[start of Passage shown]

Integration tests will auto-download NSL-KDD if needed.

python tests/test_all.py
python tests/test_integration.py

Reproducing Paper Results

Table 1 — Full Strategy Comparison

python experiments/run_full_comparison.py \
    --strategies fedavg krum trimmed_mean fltrust foolsgold tvflids \
    --attack label_flip_30 \
    --seeds 42 123 456 789 1337 \
    --rounds 100

Figure 3 — Robustness Curve

python experiments/run_ratio_sweep.py \
    --methods fedavg fltrust tvflids \
    --ratios 0.0 0.1 0.2 0.3 0.4 0.5 \
    --seeds 42 123 456 \
    --rounds 100

Table 2 — Ablation Study

python experiments/run_ablation.py \
    --attack label_flip_30 \
    --rounds 100 \
    --seeds 42 123 456 789 1337

All Experiments (Full Reproduction)

[end of Passage shown]
[start of Listed entries]

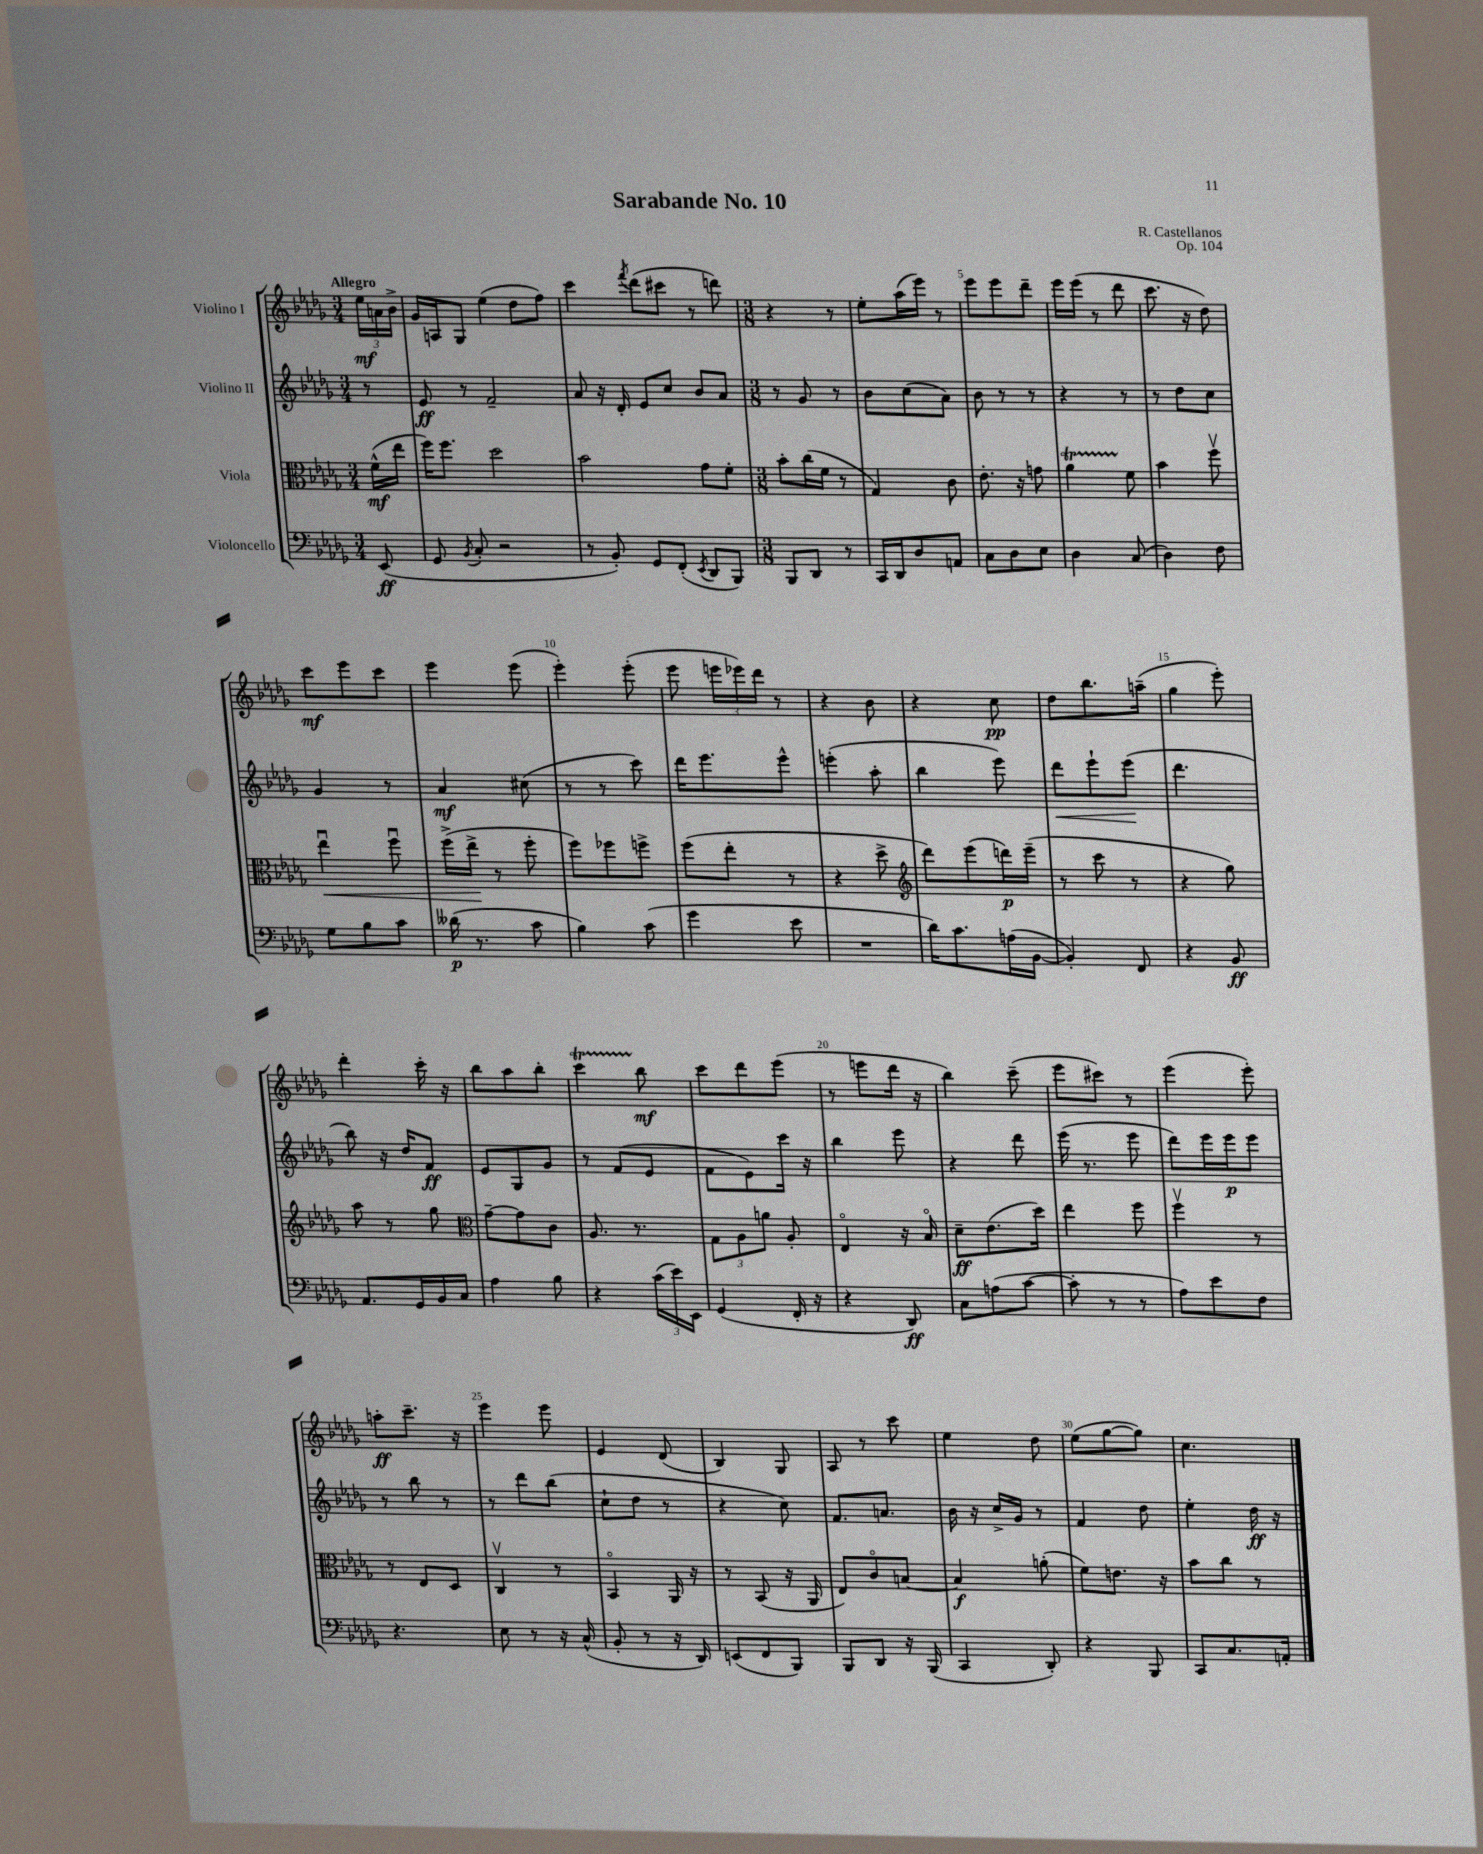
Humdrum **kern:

**kern	**kern	**kern	**kern
*staff4	*staff3	*staff2	*staff1
*clefF4	*clefC3	*clefG2	*clefG2
*k[b-e-a-d-g-]	*k[b-e-a-d-g-]	*k[b-e-a-d-g-]	*k[b-e-a-d-g-]
*M3/4	*M3/4	*M3/4	*M3/4
(8EE-	(16f^^	8r	24ee-
.	.	.	24a
.	16ee-	.	.
.	.	.	24b-^
=	=	=	=
8GG-	16ff)	8e-	16g-
.	8.ff	.	16A
8qBB-	.	.	.
8C'	.	8r	8G-
2r	2dd-	2f~	(4ee-
.	.	.	8dd-
.	.	.	8ff)
=	=	=	=
8r	2b-	8a-	4ccc
8BB-')	.	16r	.
.	.	16d-'	.
.	.	.	8qfff
8GG-	.	8e-	(8ddd-
(8FF'	.	8cc	8ccc#
8qEE-	.	.	.
8DD-	8g-	8b-	8r
8BBB-)	8f'	8a-	8ddd)
=	=	=	=
*M3/8	*M3/8	*M3/8	*M3/8
8BBB-	8b-'	8r	4r
8DD-	(16cc	8g-	.
.	16f	.	.
8r	8r	8r	8r
=	=	=	=
16CC	4G-)	8b-	8ee-'
16DD-	.	.	.
8D-	.	(8cc	(16aa-
.	.	.	16eee-)
8AA	8c	8a-)	8r
=	=	=	=
8C	8.e-'	8b-	8eee-
8D-	.	8r	8eee-
.	16r	.	.
8E-	8g	8r	8ddd-~
=	=	=	=
4D-	4a-	4r	16eee-
.	.	.	(16eee-
.	.	.	8r
(8C	8f	8r	8ddd-
=	=	=	=
4D-)	4b-	8r	8.ccc
.	.	8dd-	.
.	.	.	16r
8F	8ffv	8cc	8dd-)
=	=	=	=
8G-	4ee-u	4g-	8ccc
8B-	.	.	8eee-
8c	8ffu	8r	8ccc
=	=	=	=
(16d--	(16ff^	4a-	4eee-
8.r	16ee-^	.	.
.	8r	.	.
8c	8ff'	(8cc#	(8eee-
=	=	=	=
4B-)	8ff)	8r	4eee-')
.	8ff-	8r	.
(8c	8ff^	8ccc)	(8eee-'
=	=	=	=
4g-	(8ff	16ddd-	8eee-
.	.	8.eee-	.
.	8ee-'	.	24eee
.	.	.	24eee-)
.	.	.	24ddd-
8e-	8r	8eee-^^	8r
=	=	=	=
4.r	4r	(4eee'	4r
.	8dd-^	8aa-'	8b-
=	=	=	=
*	*clefG2	*	*
16d-)	8ddd-)	4bb-	4r
8.c	.	.	.
.	(8eee-	.	.
(16A	16ddd)	8eee-)	8cc
[16BB-	(16eee-~	.	.
=	=	=	=
4BB-'])	8r	8ddd-	8dd-
.	8ccc	8eee-`	8.bb-
8FF	8r	(8eee-	.
.	.	.	(16aa~
=	=	=	=
4r	4r	4.ddd-	4gg-
8BB-	8gg-)	.	8eee-')
=	=	=	=
8.AA-	8aa-	8bb-)	4ddd-'
.	8r	16r	.
16GG-	.	16dd-	.
16BB-	8gg-	8f	16ccc'
16C	.	.	16r
=	=	=	=
*	*clefC3	*	*
4A-	[8g-~	8e-	8bb-
.	8g-]	8G-	8aa-
8B-	8c	8g-	8bb-'
=	=	=	=
4r	8.A-	8r	4ccc
.	.	(8f	.
.	8.r	.	.
(24c	.	8e-	8bb-
24e-)	.	.	.
24EE-	.	.	.
=	=	=	=
(4GG-	12G-	8f	8ccc
.	12A-	.	.
.	.	8e-)	8ddd-
.	12a	.	.
16FF'	8A-'	16ccc	(8eee-
16r	.	16r	.
=	=	=	=
4r	4E-o	4bb-	8r
.	.	.	8eee
8DD-)	16r	8eee-	16ddd-
.	16B-o	.	16r
=	=	=	=
8C	8d-~	4r	4bb-)
(8A	(8.e-	.	.
[8c	.	8ddd-	(8ccc~
.	16dd-)	.	.
=	=	=	=
8c']	4ee-	(16eee-	8eee-
.	.	8.r	.
8r	.	.	8ccc#)
8r	8ff	8eee-	8r
=	=	=	=
8A-)	4ffv	8ddd-)	(4eee-
8e-	.	16eee-	.
.	.	16eee-	.
8F	8r	8eee-	8eee-')
=	=	=	=
4.r	8r	8r	8aa'
.	8E-	8bb-	8.ccc~
.	8D-	8r	.
.	.	.	16r
=	=	=	=
8E-	4Cv	8r	4eee-
8r	.	8ddd-	.
16r	8r	(8bb-	8eee-
(16C^^	.	.	.
=	=	=	=
8BB-'	4BB-o	8cc`	4e-
8r	.	8dd-	.
16r	16AA-	8r	(8d-
16DD-)	16r	.	.
=	=	=	=
(8EE	8r	4r	4B-)
8FF	(8BB-	.	.
8BBB-)	16r	8cc)	8G-
.	16AA-	.	.
=	=	=	=
8BBB-	8E-)	8.f	8A-
8DD-	8co	.	8r
.	.	8.a	.
16r	[8B	.	8ccc
(16BBB-	.	.	.
=	=	=	=
4CC	4B]	16b-	4ee-
.	.	16r	.
.	.	16cc^	.
.	.	16g-	.
8DD-')	(8a'	8r	8dd-
=	=	=	=
4r	8f)	4f	(8ee-
.	8.e	.	[8gg-
8BBB-	.	8dd-	8gg-])
.	16r	.	.
=	=	=	=
8CC	8b-	4ee-'	4.cc
8.C	8cc	.	.
.	8r	16dd-	.
16AA'	.	16r	.
==	==	==	==
*-	*-	*-	*-
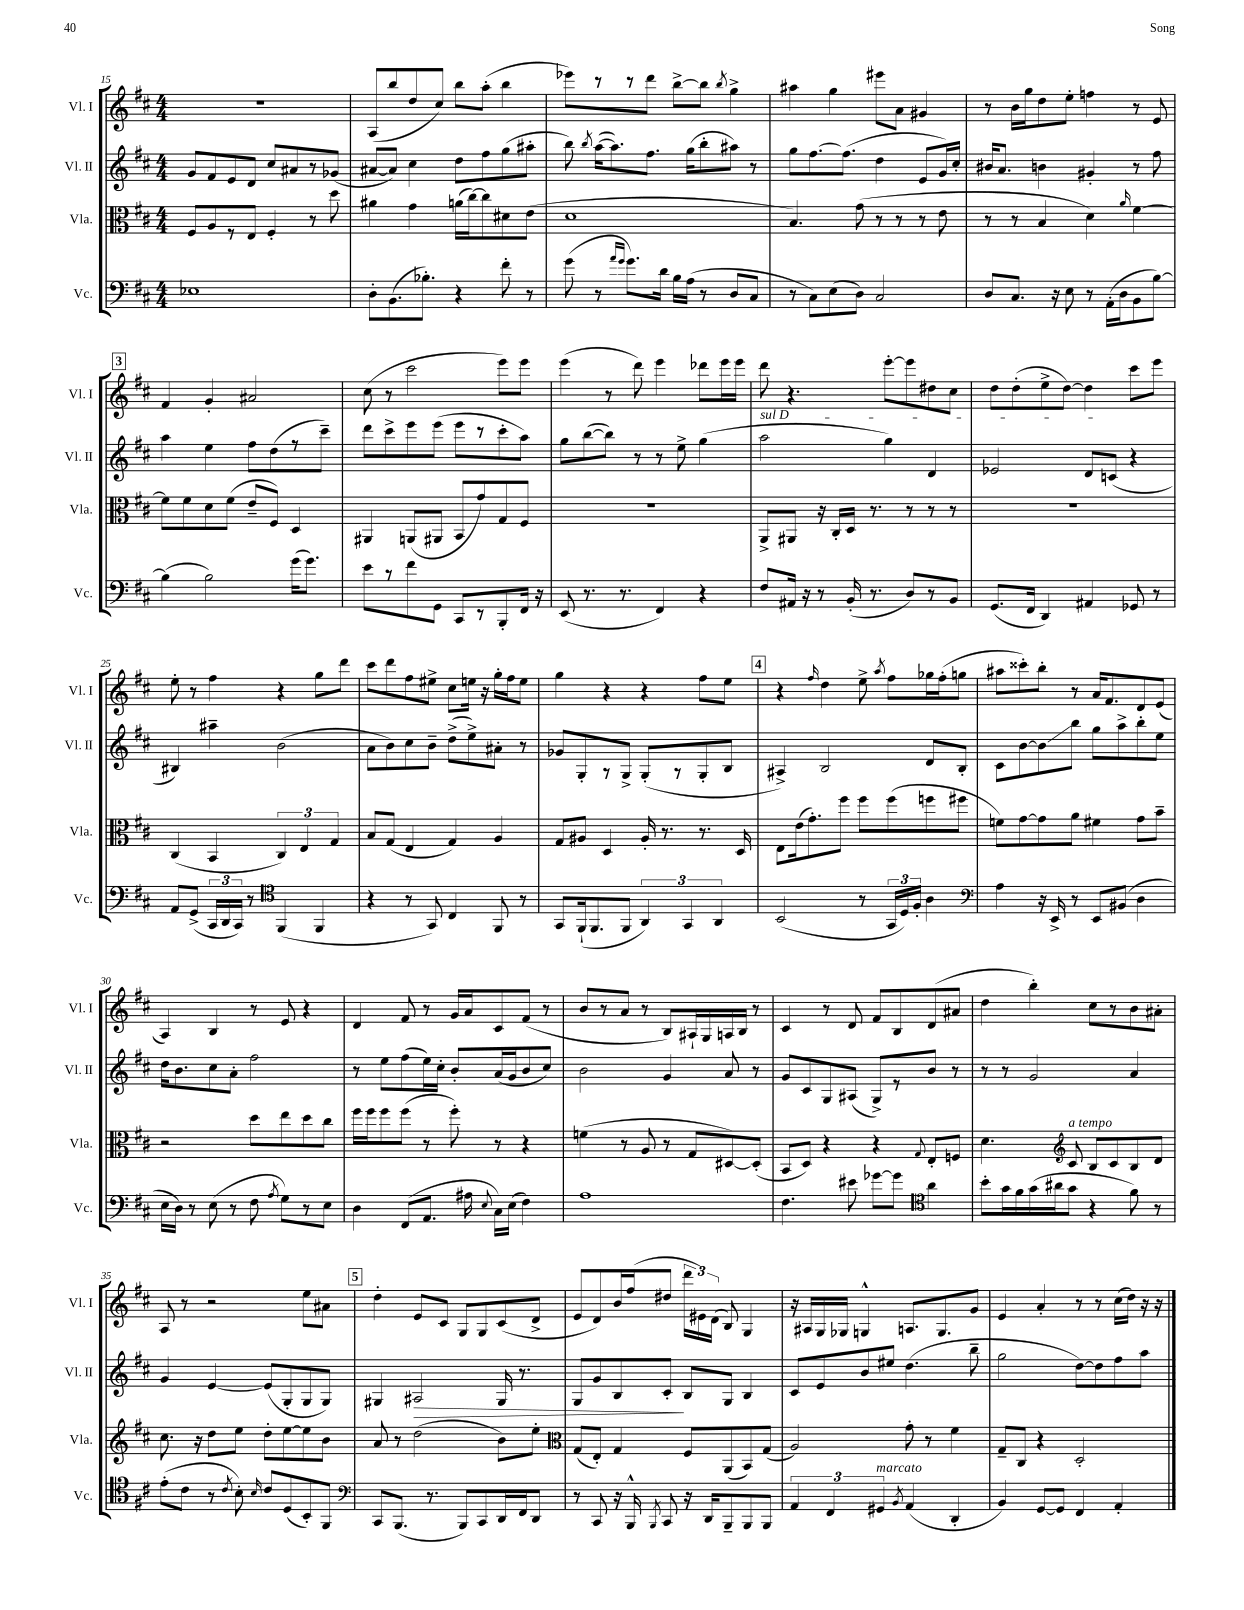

[end of Listed entries]

(Task details): Continue the experiment-reproduction instructions after the heading "All Experiments (Full Reproduction)". The entries have nothing to do with the task.

(Reply to the task):
# Runs everything — expect 2-4 hours on CPU, ~30 min on GPU
bash scripts/run_all_experiments.sh

Reproducing Paper Tables

After running all experiments:

# Generate LaTeX Table 1
python scripts/generate_tables.py \
    --input results/tables/full_comparison_results.json \
    --output results/tables/table1.tex

# Check result completeness before submission
python scripts/check_results.py

Theoretical Verification

Proposition 1 and Lemma 1 (trust convergence) can be verified numerically:

# Synthetic verification (no data required)
python theory/proposition1_verification.py

# Full theory validation suite
python scripts/run_theory_validation.py

Results are saved to results/tables/proposition1_real.json.


Available Strategies

Strategy Reference Key Property
fedavg McMahan et al., 2017 Standard baseline (no defense)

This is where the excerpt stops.